The kids spent the night over their grandmother's house last night. Girlfriend invited me over her condo to "watch a movie" and "make popcorn" instead of going out.
I kind of presupposed that the evening was going to end with sex. I'd had a chance to go over her condo on Sunday to consumate our first sexcapade, and it was great, but I had to pick up my kids from their grandmother's earlier than I'd have liked. I mentioned in my last blog that the incident exceeded my expectations.
We had all night last night. We really had a chance to "get to know each other" in a carnal way. She looks good in clothes, but she is super hot naked. For the last 20 years, I've been with a 5'2" Italian woman with black hair and giant boobs. My new girlfriend is 5'8" with hair so blonde you can hardly see her eyebrows. She has small, very firm, very perky boobs. She has really nice, long legs and a great, compact ass.
Last night was epic. Two hundred years from now, there will be people who sing songs about what happened. She is an absolute animal. I've had a very active sex life for my entire adult existance. There have been a few periods where it was not uncommon to have multiple, simulaneous sex partners. I'd have to say, last night was my most physically demanding and gratifying experience so far. She pushed me to my limits. As soon as I thought we were done, she'd bring me in a big glass of water, we'd make out for a little while, and it would suddenly be back to rabid weasel activity.

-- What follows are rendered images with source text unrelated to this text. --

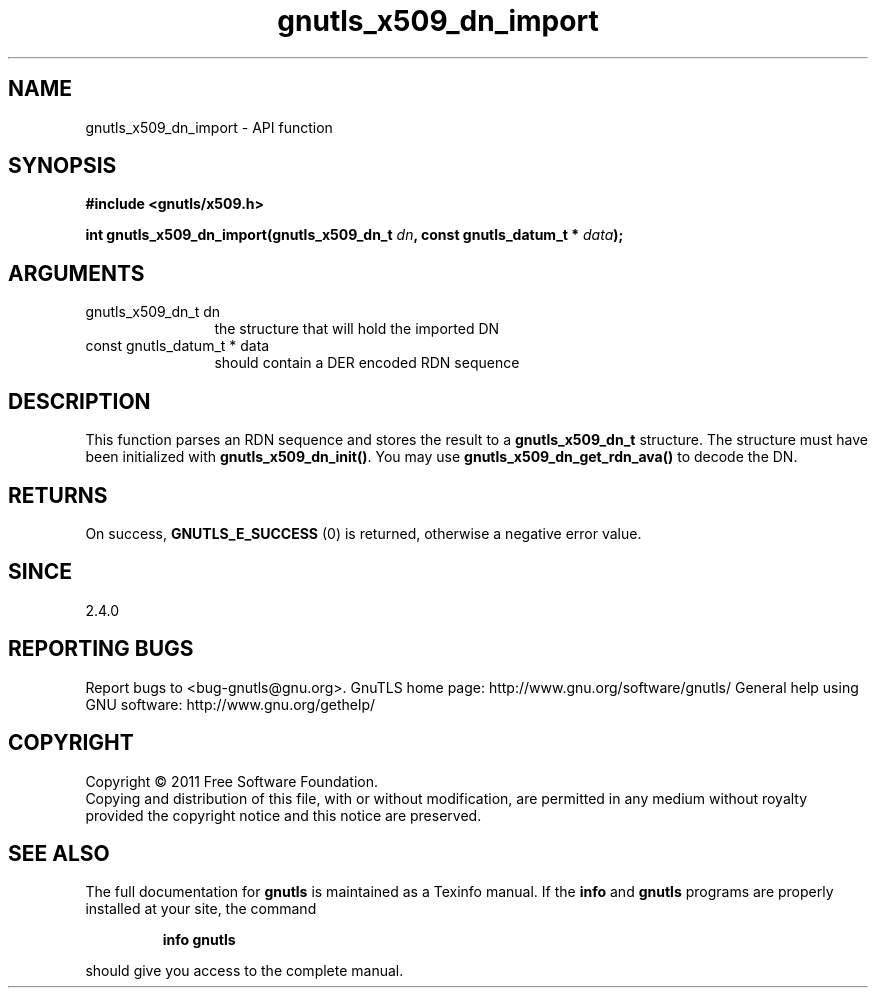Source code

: .\" DO NOT MODIFY THIS FILE!  It was generated by gdoc.
.TH "gnutls_x509_dn_import" 3 "3.0.9" "gnutls" "gnutls"
.SH NAME
gnutls_x509_dn_import \- API function
.SH SYNOPSIS
.B #include <gnutls/x509.h>
.sp
.BI "int gnutls_x509_dn_import(gnutls_x509_dn_t " dn ", const gnutls_datum_t * " data ");"
.SH ARGUMENTS
.IP "gnutls_x509_dn_t dn" 12
the structure that will hold the imported DN
.IP "const gnutls_datum_t * data" 12
should contain a DER encoded RDN sequence
.SH "DESCRIPTION"
This function parses an RDN sequence and stores the result to a
\fBgnutls_x509_dn_t\fP structure. The structure must have been initialized
with \fBgnutls_x509_dn_init()\fP. You may use \fBgnutls_x509_dn_get_rdn_ava()\fP to
decode the DN.
.SH "RETURNS"
On success, \fBGNUTLS_E_SUCCESS\fP (0) is returned, otherwise a
negative error value.
.SH "SINCE"
2.4.0
.SH "REPORTING BUGS"
Report bugs to <bug-gnutls@gnu.org>.
GnuTLS home page: http://www.gnu.org/software/gnutls/
General help using GNU software: http://www.gnu.org/gethelp/
.SH COPYRIGHT
Copyright \(co 2011 Free Software Foundation.
.br
Copying and distribution of this file, with or without modification,
are permitted in any medium without royalty provided the copyright
notice and this notice are preserved.
.SH "SEE ALSO"
The full documentation for
.B gnutls
is maintained as a Texinfo manual.  If the
.B info
and
.B gnutls
programs are properly installed at your site, the command
.IP
.B info gnutls
.PP
should give you access to the complete manual.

She is just as obsessed with taking pleasure as dishing it out. She's a talker. She tells you what's going on and what she wants. She is multi-orgasmic, which has more to do with her than I. She prefers to have an orgasm during intercourse than peripheral activity. One weird thing though: when she's having an orgasm, she prefers that I remain still for several seconds with full penetration, head pressed up against her cervix. She goes absolutely apeshit. The right side of my body is covered with scratches and a few bites. I can almost have a record of each orgasm because I've got a cluster of marked skin where she grabbed ahold of me.
If I was cheating on a wife with her, I'd be toast. There's no hiding what happened last night.
She had taken off work this morning. She had a doctor's appointment for a separated shoulder. She was getting x-rays and then going to a physical therapist appointment. She woke me up with a glass of Jamaican Blue Mountain coffee and breasts in my face.